The Elements of Statistical Learning: Data Mining, Inference, and Prediction

Trevor Hastie, Robert Tibshirani, and Jerome Friedman
Publisher: 
Springer
Publication Date: 
2009
Number of Pages: 
745
Format: 
Hardcover
Edition: 
2
Series: 
Springer Series in Statistics
Price: 
89.95
ISBN: 
9780387848570
Category: 
Textbook
[Reviewed by
Peter Rabinovitch
, on
05/28/2012
]

We are fortunate that there are now several excellent texts for machine learning. Some are based on particular software systems, like Python, Matlab, or R, and some focus more on the math, putting the software in the background. In the latter category, three of my favorites are the relatively elementary Introduction to Machine Learning by Ethem Alpaydin, the more advanced, and more Bayesian, Pattern Recognition and Machine Learning by Chris Bishop and the even more advanced but less Bayesian book being reviewed here.

Machine learning is a large, rapidly expanding field, and the book under review is the second edition — the first was only in 2001. This new edition has several chapters on topics not in the original: random forests, ensemble methods, undirected graphical models, and high dimensional problems (the so-called “wide” data). There are also many minor changes throughout the text to what was already a great book.

The book would be ideal for statistics graduate students who have had a course at the level of, say, Casella & Berger’s Statistical Inference. It would be hard to work through the complete book in one semester, but the instructor could pick and choose topics, and then the student will have the book as a reference. This book really is the standard in the field, referenced in most papers and books on the subject, and it is easy to see why.

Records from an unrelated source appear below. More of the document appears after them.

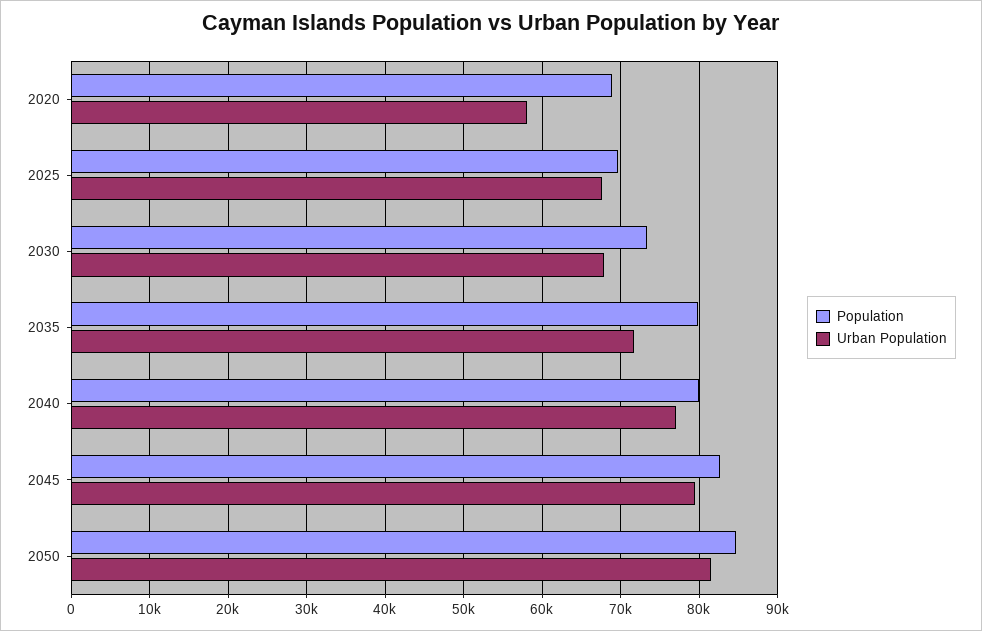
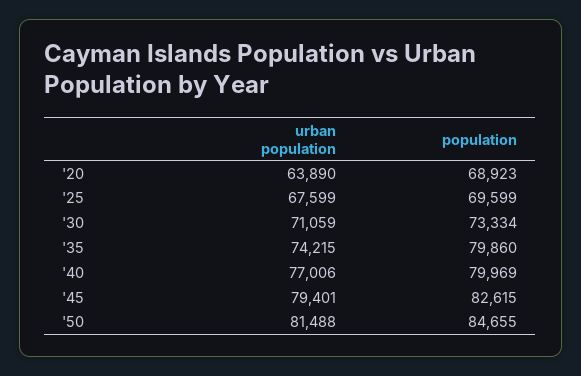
Urban Population, 2020: 58000 -> 63890
Urban Population, 2030: 68000 -> 71059
Urban Population, 2035: 72000 -> 74215

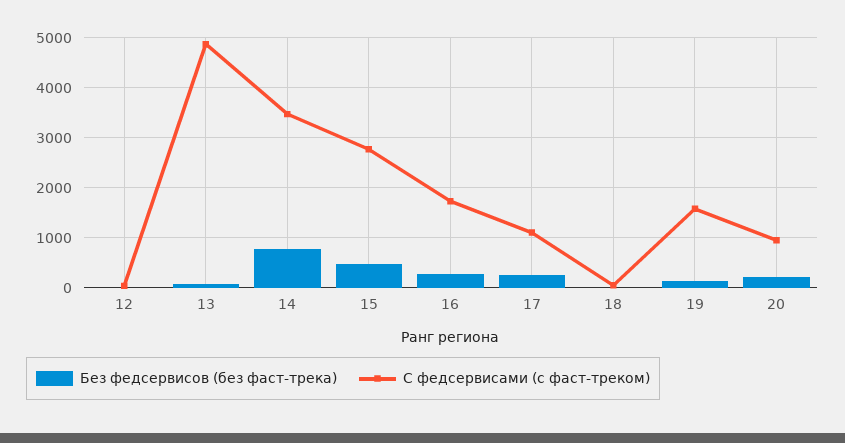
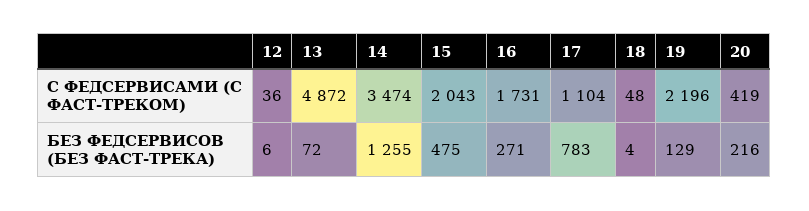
Без федсервисов (без фаст-трека), 14: 800 -> 1255
С федсервисами (с фаст-треком), 15: 2800 -> 2043
Без федсервисов (без фаст-трека), 17: 200 -> 783
С федсервисами (с фаст-треком), 19: 1600 -> 2196
С федсервисами (с фаст-треком), 20: 1000 -> 419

The book is very well written, with informative graphics on almost every other page. It looks great and inviting. You can flip the book open to any page, read a sentence or two and be hooked for the next hour or so.

Each chapter ends with bibliographic notes and exercises, and most have a “computational considerations” section too.

The complete book is available, legally, from the authors’ web site. If you are at all interested in machine learning, I’d strongly suggest you download it and have a look. I suspect that you will soon thereafter purchase it to have in a more convenient format.


Peter Rabinovitch is a Systems Architect at Research in Motion. He just defended his PhD thesis on Mallows permutations, and therefore is very tired.